**** TEXT PROVIDED ****

The world’s population is expected to reach 8.5 billion by 2030, and the conservation of critical resources, such as water is a crucial societal goal. The United Nations estimates that water scarcity currently affects 40% of the population, making it a significant concern.
Processes in pulp and paper production plants, among other industrial processing, rely on slurry movement that uses high volumes of water. Regions, where pulp and paper mills operate, are under increasing scrutiny for water use, effluent and wastewater disposal. With expectations for tighter legislation on water consumption targets, and many companies making public declarations of their water and energy savings targets, water conservation in the pulp and paper processing industry has never been more important than it is today.
Water is used in almost every paper production process, from moving slurries and paper stock to steam creation for heat transfer in cooking and dehydrating pulp by-products and creating concentrated liquors and waste products. Mechanical seals are used in heavy-duty centrifugal process pumps that move liquids, including black liquors, water, chemicals or sludge, to support manufacturing. The variations encountered with process water and waste liquids make pump and seal selection vital to plant productivity and process reliability.
Today, virtually all paper mills face challenges in reducing water consumption and increasing water reuse and recycling to reduce the mill’s environmental footprint. Specifying the correct mechanical sealing technology can dramatically improve system reliability, greatly reduce water consumption and significantly impact the parasitic losses of sealed shafts.

**** DATA LISTING ****

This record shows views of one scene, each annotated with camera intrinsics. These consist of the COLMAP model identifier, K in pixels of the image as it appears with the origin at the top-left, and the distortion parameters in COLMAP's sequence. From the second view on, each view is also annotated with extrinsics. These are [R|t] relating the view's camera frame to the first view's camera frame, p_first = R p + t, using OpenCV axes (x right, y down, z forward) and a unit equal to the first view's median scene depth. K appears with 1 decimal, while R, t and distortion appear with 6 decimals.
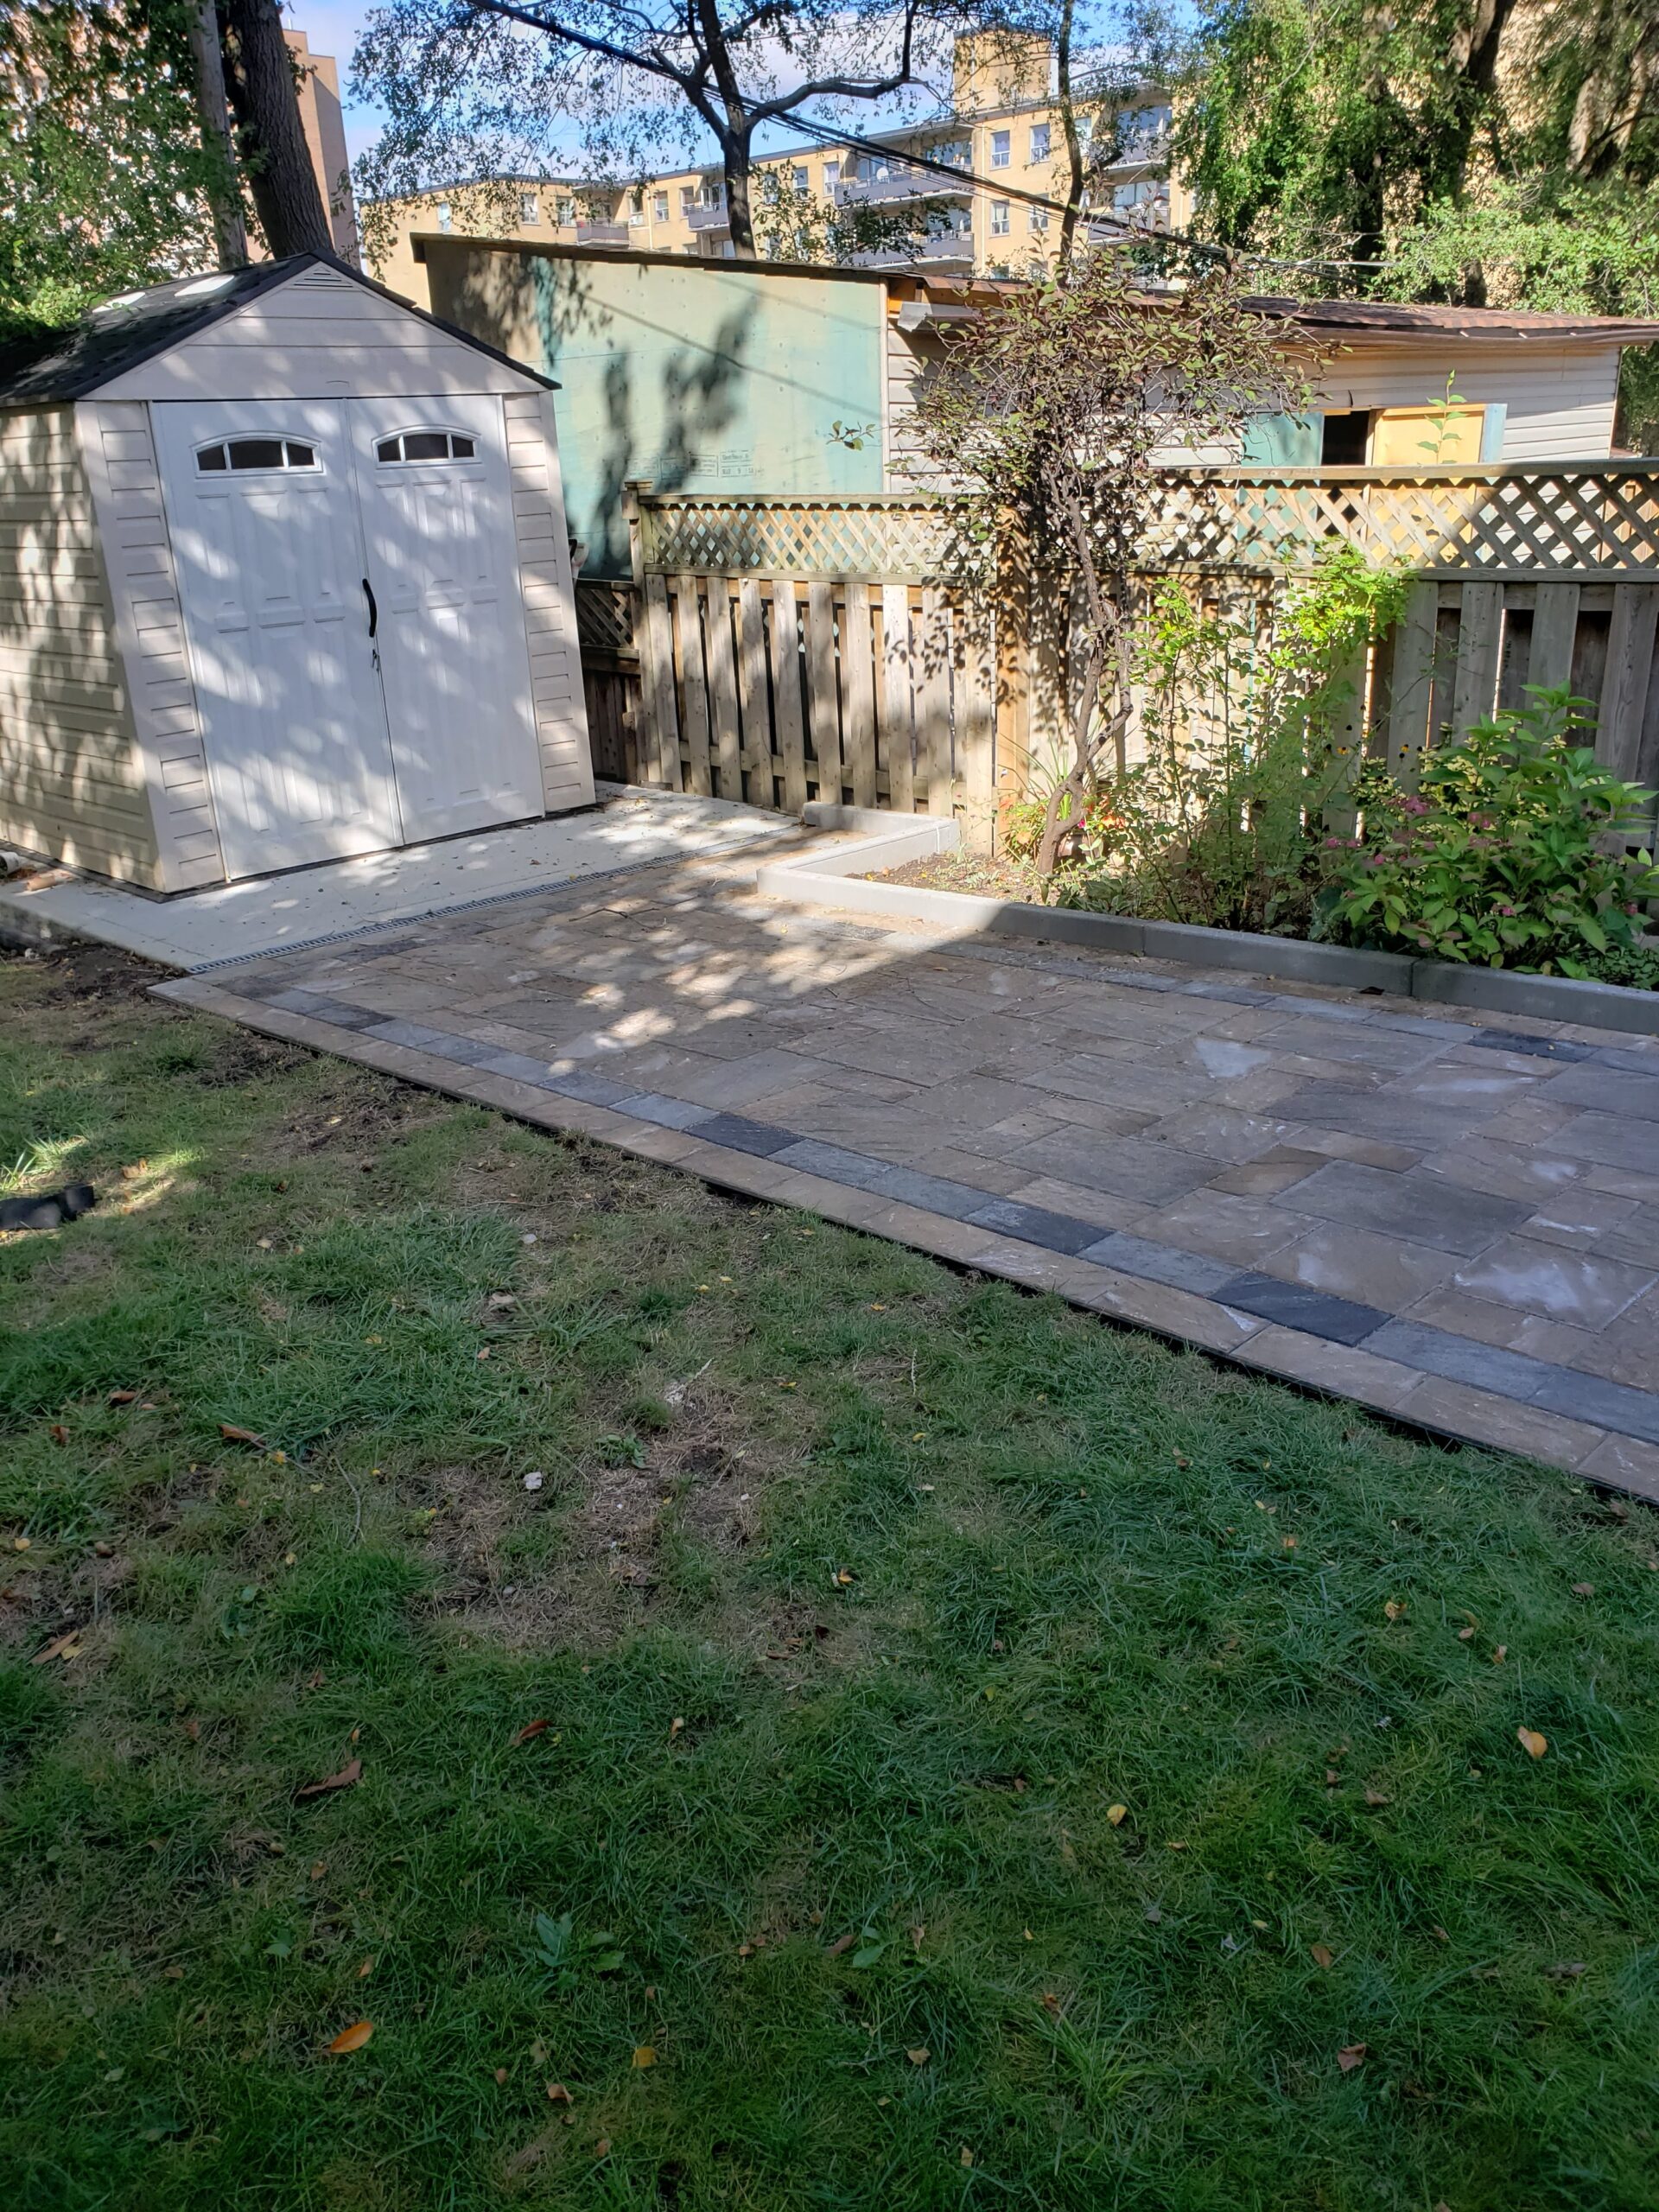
lens RADIAL K [[1789.7, 0, 854.3], [0, 1789.7, 1049.4], [0, 0, 1]] dist [0.087759, -0.003832]
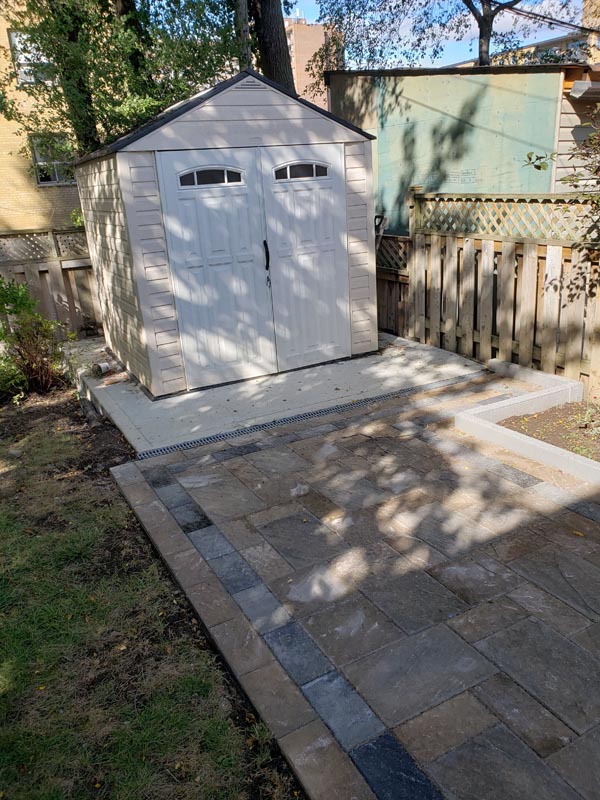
lens RADIAL K [[646.1, 0, 313.4], [0, 646.1, 390.0], [0, 0, 1]] dist [0.015825, -0.005221]
pose [[0.955884, 0.087892, -0.280288, -0.012241], [-0.085112, 0.996126, 0.022100, -0.117125], [0.281144, 0.002731, 0.959662, 0.345963]]
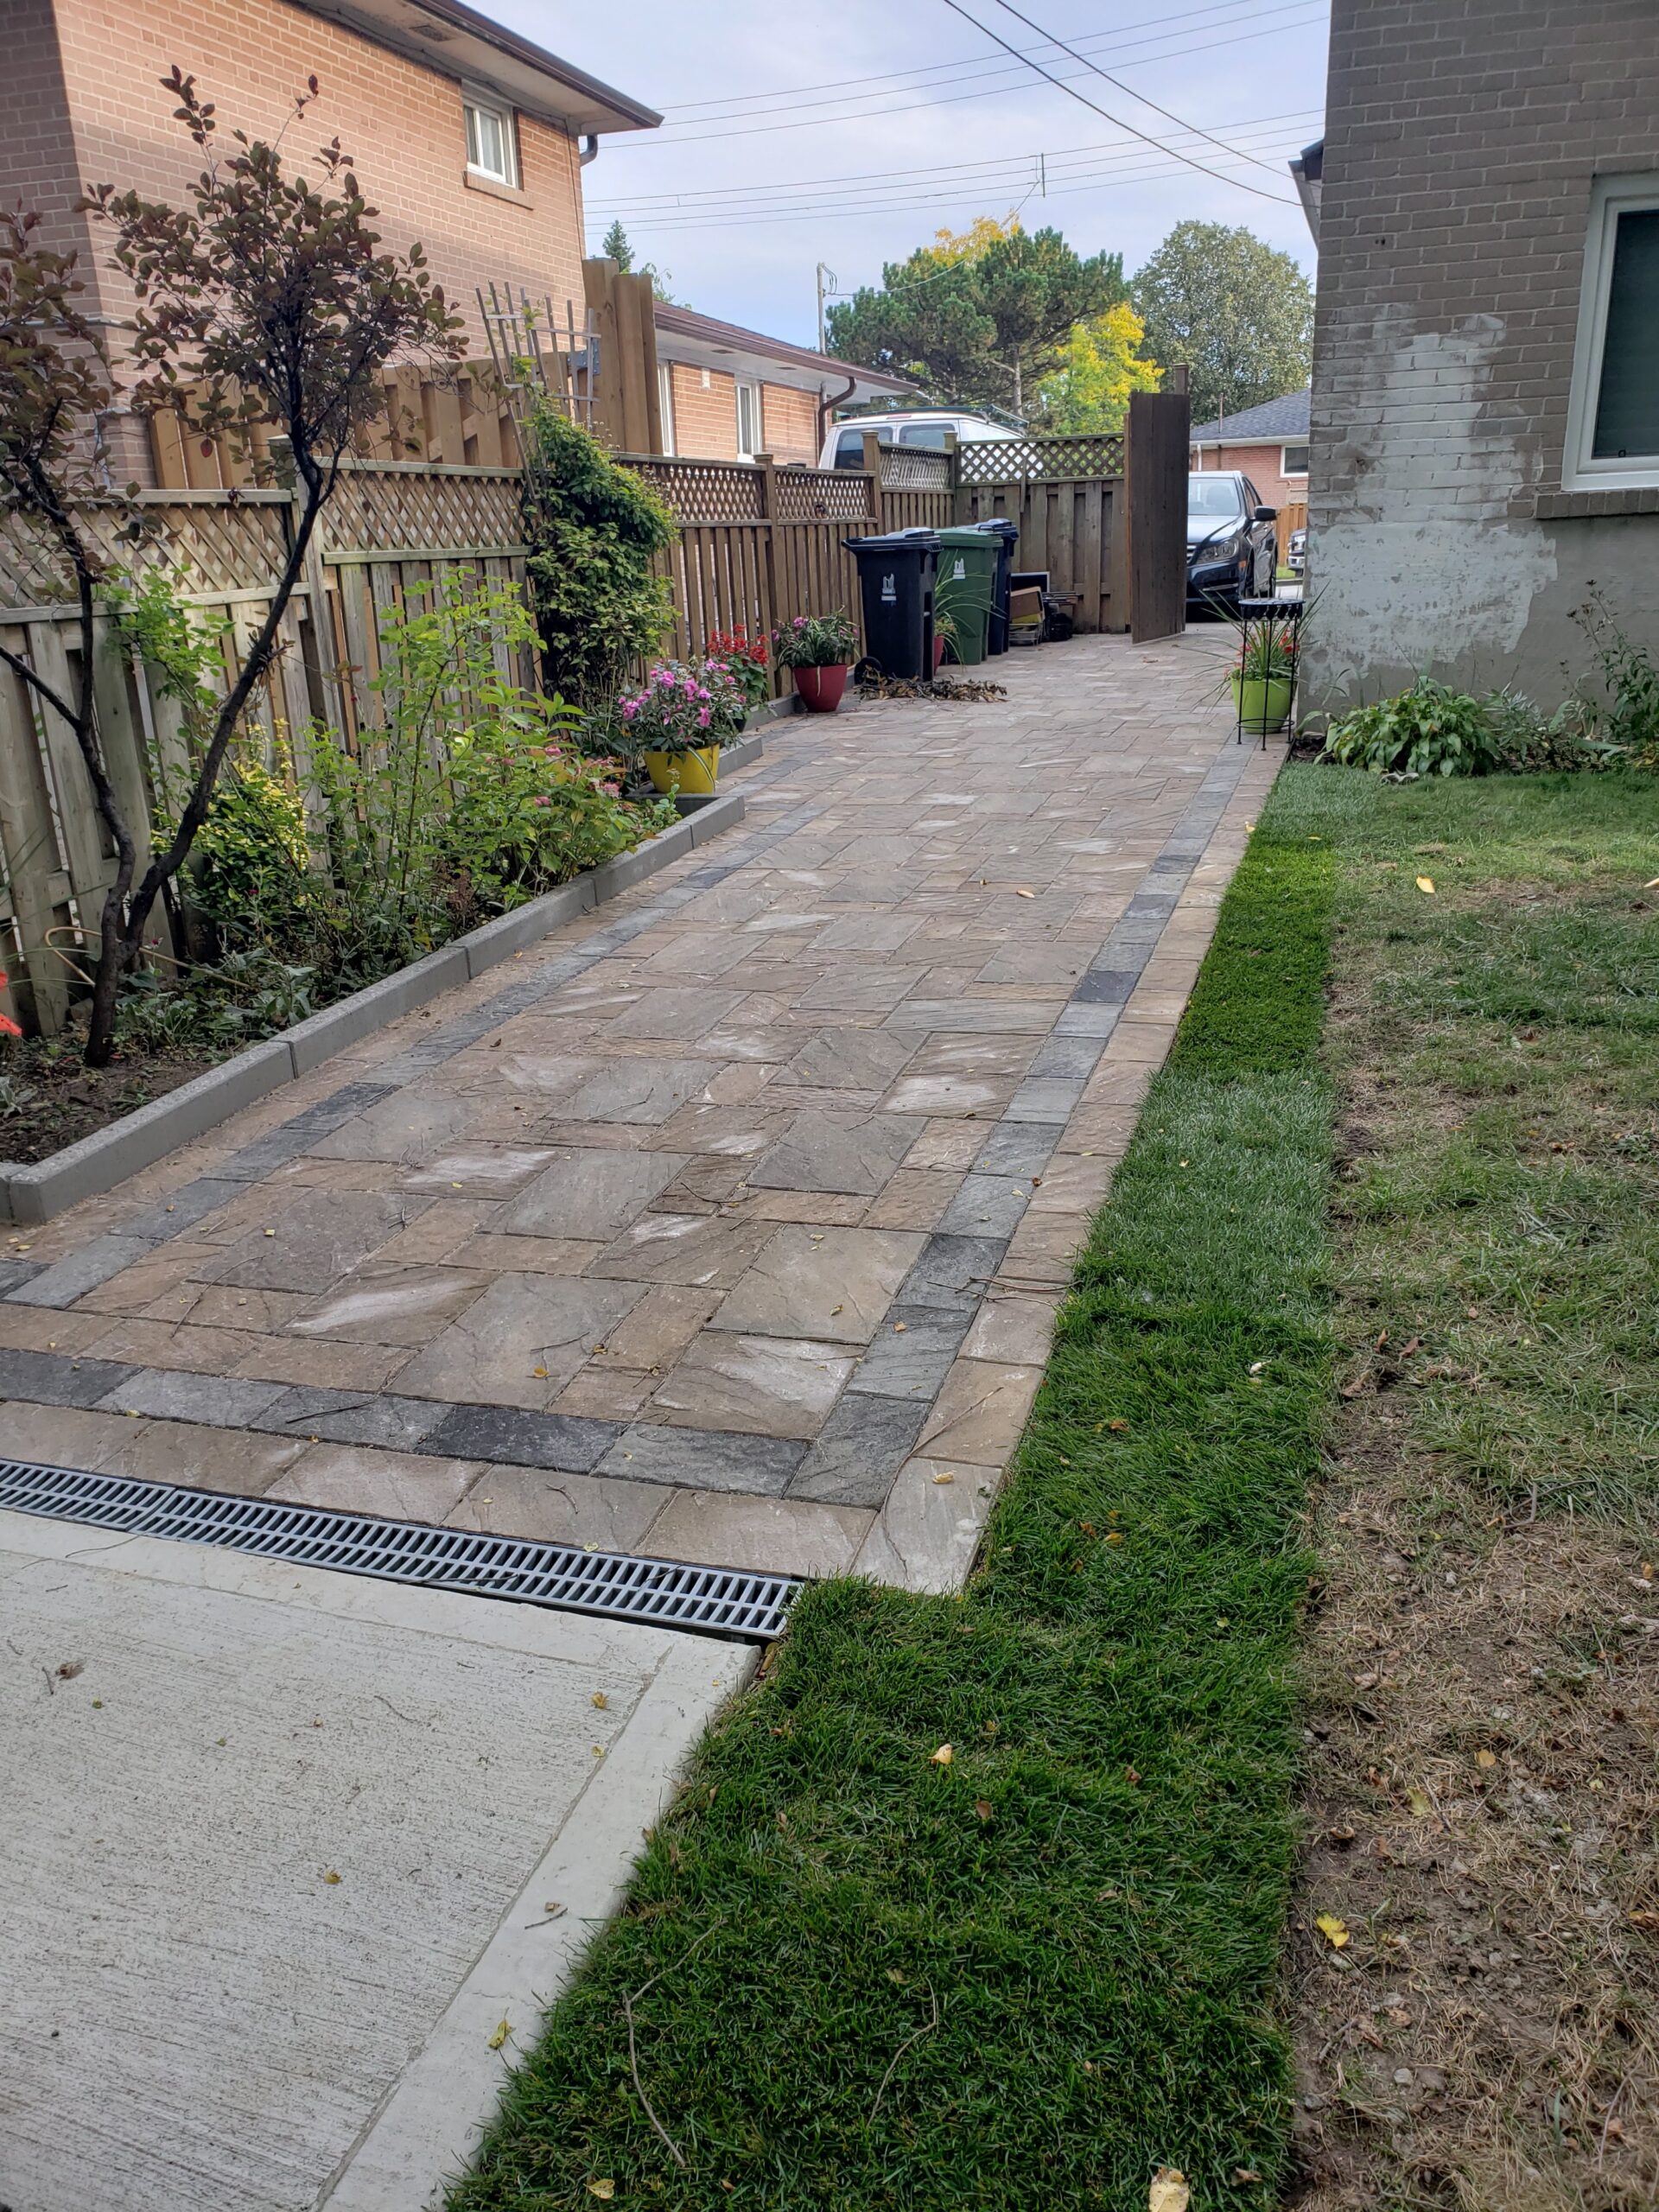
lens RADIAL K [[1702.9, 0, 834.4], [0, 1702.9, 1054.1], [0, 0, 1]] dist [0.055032, 0.004933]
pose [[-0.448988, -0.206844, 0.869267, -0.541629], [0.346200, 0.856581, 0.382642, -0.225232], [-0.823745, 0.472742, -0.312986, 0.874706]]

****

• ASSIGNED TASK 1: In the passage on water use in pulp and paper mills, what share of the population does the United Nations estimate is affected by water scarcity?
• ASSIGNED TASK 2: Please extend the passage on water use in pulp and paper mills, picking up after its final sentence.
The records have no connection to the passage on water use in pulp and paper mills.

• RESPONSE 1: 40% of the population.

• RESPONSE 2:
Modern, well-designed mechanical seals will:
- Limit leakage from rotation shafts
- Reduce power losses associated with compression packing
- Lower the frictional heat associated with packing
- Minimize water consumption
- Reduce maintenance hours associated with rotating equipment
- Recycle process water and eliminate harmful solids using self-clearing filtration technology
Consider these four water-waste reduction strategies to achieve dramatically improved results in your pulp and paper mill:
- Convert compression packing to single mechanical seals to reduce water consumption and eliminate leakage. The proper operation of mechanical shaft packing requires a constant water flow to cool and lubricate the sealed shaft. More than a century old, this technology amounts to a balancing act of radial compression exerted by the packing, a constant flow of pressurized water used to cool the pump sleeve and process leakage required to lubricate the packing rings. Replacing packing with a mechanical seal will reduce water consumption by at least half and eliminate the need for daily or weekly maintenance activities to tighten packing.
- Where mechanical packing cannot be easily upgraded to a mechanical seal, consider using a CPR bushing. This device meters and distributes flush water while excluding solids from spoiling the inboard packing ring.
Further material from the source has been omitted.